At the present time the horn bonnet is used by only a few individuals in the most conservative Northern Plains tribes, such as the Hidatsa, Assiniboin and Blackfoot. It has lost any symbolism it may once have had.
James H. Howard
Source: James H. Howard (1954) Plains Indian Feathered Bonnets, Plains Anthropologist, 1:2:23, DOI: 10.1080/2052546.1954.11908159
The fourth that James H. Howard was referring to, and the most common of what people think of when you mention a headdress or war bonnet, is the full feather, sprawling outward, or even straight up. Many of what you’d see in the movies. But those too, had great meaning and details that are not shown in the movies.
Metal Bison Horned Headdress
I did some research before I started building this one. I enjoyed my research and hope I did the history justice.
They were a very personal item to the wearer and were decorated with items that were important to them. The headdress was not a given, they were earned. The wearer had done something for the tribe whether it be courage, strength, or in his wisdom. Each feather was earned by doing another act, some just had a few feathers and others had a full-length dress at the time of the historic photos. They were also called a War Bonnet. I can’t imagine they were worn into a battle much, they were used in ceremonies whether of their own making or when they met with others of stature.
Trade fabric was very popular, its a red wool manufactured in Europe. The end of the fabric had white lines through it, this was covered or removed when making an item with the fabric, but the Plains people liked it and they used it in a way to show it off.
Some had bells, horsehair, feathers from a few different birds of prey, bison wool and hair, short-tailed weasel hides. The bison horns were usually from a cow, although I did see a set that was from a bull. I read they wanted to appear massive and scary to their enemy, like the bison. (Note to self: if they were not worn into battle, how could this be true?) It could be true if it was a way of building their tribe’s personal power within themselves.

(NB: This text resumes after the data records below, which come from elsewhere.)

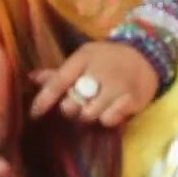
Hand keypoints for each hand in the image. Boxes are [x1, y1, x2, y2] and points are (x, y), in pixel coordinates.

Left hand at [29, 40, 159, 127]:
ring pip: (89, 114)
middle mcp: (99, 70)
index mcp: (84, 57)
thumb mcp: (85, 59)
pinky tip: (111, 110)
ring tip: (96, 106)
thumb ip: (59, 73)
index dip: (43, 99)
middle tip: (78, 104)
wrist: (146, 56)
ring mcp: (116, 85)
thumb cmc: (108, 59)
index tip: (34, 114)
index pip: (58, 81)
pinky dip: (107, 119)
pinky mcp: (131, 98)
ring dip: (88, 115)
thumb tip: (30, 78)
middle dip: (70, 108)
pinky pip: (109, 120)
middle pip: (71, 103)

Indians.org: Each time the warrior earned a feather, he would either wear it (but he only wore a couple into battle) or put it on a pole used for special occasions. Once he had collected enough feathers, they were then made into a headdress. Because each feather had a special meaning, binding them together in a headdress made that Indian headdress even more special. Only the men, closest friends of the warrior, were involved in making the headdress. The Indian chiefs also “earned” each of their feathers. The most prized of all feathers to receive for an Indian headdress was the Golden Eagle feather. Because the Indians saw the eagle as a messenger of God, this feather could only be earned through hardship, loyalty, and strength.
I’m sure there is plenty more to learn about the Headdress or War Bonnet, all in all, they each are a beautiful work of art.